This example is based on the matlab_interact directory that was created in the Interactive job example demo shown above.

When you using the parallel toolbox, you should logon to a compute node and with the –exclusive option and on a work group partition:

[(it_css:traine)@login00 matlab_interact]$ salloc --exclusive --partition=_workgroup_ --cpus-per-task=20 --mem-per-cpu=2G --mem=40G
salloc: Pending job allocation 7993736
salloc: job 7993736 queued and waiting for resources
salloc: job 7993736 has been allocated resources
salloc: Granted job allocation 7985815
salloc: Waiting for resource configuration
salloc: Nodes r00g01 are ready for job
[traine@r00g01 matlab_interact]$ vpkg_require matlab/r2019b
[traine@r00g01 matlab_interact]$ matlab -nodesktop -nosplash

This will effectively reserve the entire node for your MATLAB workers. The is default number of parallel workers is 12, but you can ask for more – up to the number of cores on the node when using the local scheduler.

Here we request 20 workers with the parpool function, and then use parfor to send a different seed to each worker. The output is from the workers, as they complete, but the order is not deterministic.

Make sure the workers are not doing exactly the same computations In this example, the different seed, passed to the function, causes all the random values to be different on each worker.

It took about 100 seconds for all 20 workers to produce on result.
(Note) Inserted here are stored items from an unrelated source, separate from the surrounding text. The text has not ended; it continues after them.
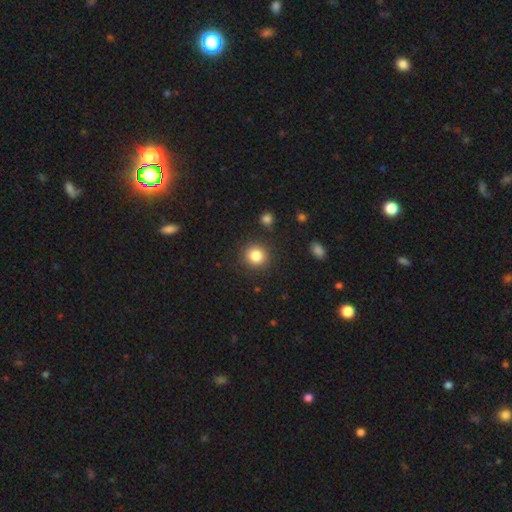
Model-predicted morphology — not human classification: Q: Smooth or featured?
A: smooth (83%); runner-up: star or artifact (11%)
Q: How rounded?
A: round (91%); runner-up: in between (8%)
Q: Merging?
A: none (88%); runner-up: minor disturbance (7%)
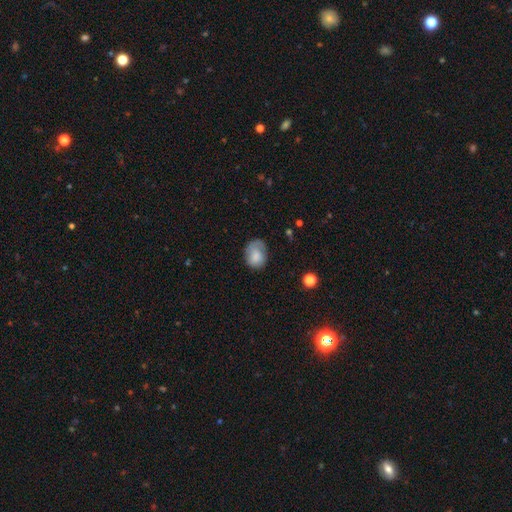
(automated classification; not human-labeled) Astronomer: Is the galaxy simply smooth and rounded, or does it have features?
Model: smooth — 76%.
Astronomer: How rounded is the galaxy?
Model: in between — 59% (runner-up: round, 40%).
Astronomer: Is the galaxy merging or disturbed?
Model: none — 51% (runner-up: minor disturbance, 32%).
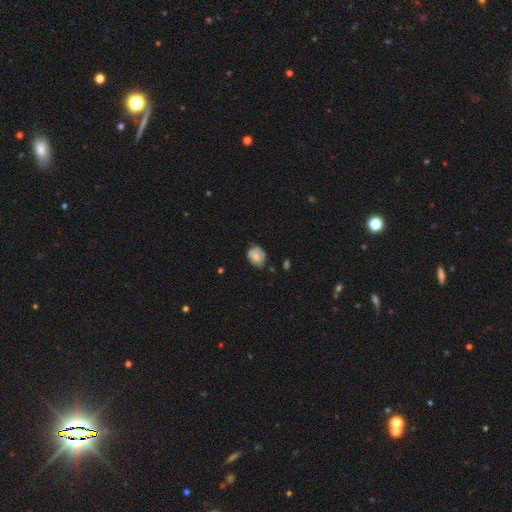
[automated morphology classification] smooth_or_featured: smooth (p=0.65) [alt: featured or disk p=0.27]
how_rounded: in between (p=0.53) [alt: round p=0.46]
merging: none (p=0.51) [alt: minor disturbance p=0.35]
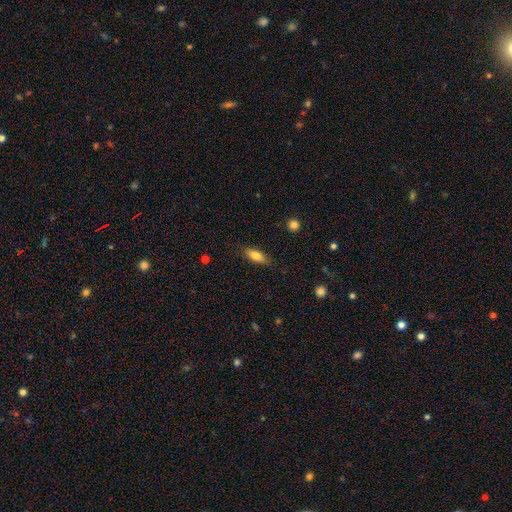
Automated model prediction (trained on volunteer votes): Smooth or featured? Predicted: smooth (p=0.78). How rounded? Predicted: in between (p=0.71). Merging? Predicted: none (p=0.82).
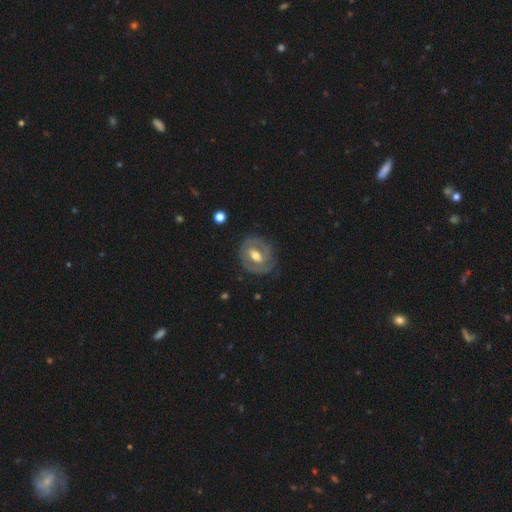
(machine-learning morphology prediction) This is likely a featured or disk galaxy (74%). It is clearly not viewed edge-on (95%). Bar: marginally weak (45%). Spiral arm pattern: likely yes (66%). Central bulge: likely moderate (74%). Merging: likely none (77%).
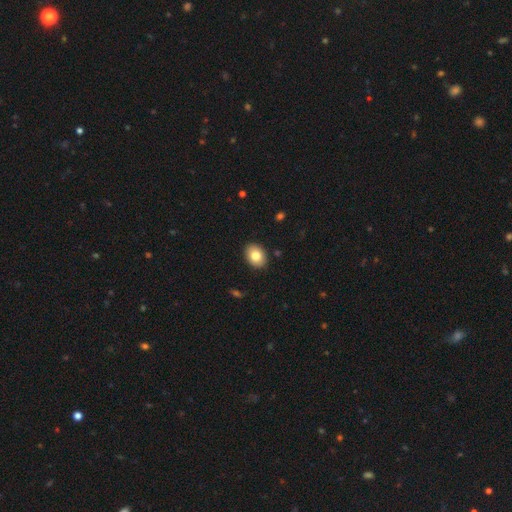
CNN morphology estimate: Smooth or featured?
  - smooth: 81% *
  - featured or disk: 11%
  - star or artifact: 8%
How rounded?
  - in between: 71% *
  - round: 28%
  - cigar-shaped: 1%
Merging?
  - none: 90% *
  - minor disturbance: 8%
  - major disturbance: 2%
  - merger: 1%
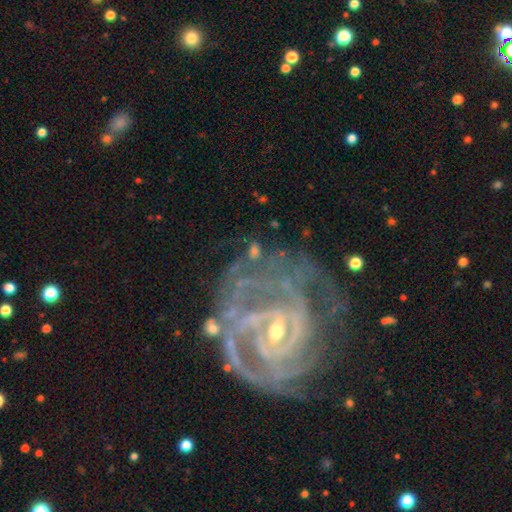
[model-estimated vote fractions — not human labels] smooth-or-featured: featured or disk: 88% | star or artifact: 7% | smooth: 5%
  disk-edge-on: no: 97% | yes: 3%
    bar: weak: 41% | strong: 33% | no: 26%
    has-spiral-arms: yes: 95% | no: 5%
      spiral-winding: tight: 66% | medium: 28% | loose: 6%
      spiral-arm-count: 2: 27% | can't tell: 24% | 3: 21% | 4: 13% | more than 4: 8% | 1: 7%
    bulge-size: small: 66% | moderate: 30% | none: 2% | large: 2% | dominant: 1%
  merging: none: 55% | minor disturbance: 21% | major disturbance: 19% | merger: 5%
Since they are working in parallel the elapsed time to complete 200 results is about

MATLAB is selecting SOFTWARE OPENGL rendering.

                                       < M A T L A B (R) >
                             Copyright 1984-2019 The MathWorks, Inc.
                             R2019b (9.7.0.1190202) 64-bit (glnxa64)
                                         August 21, 2019


To get started, type doc.
For product information, visit www.mathworks.com.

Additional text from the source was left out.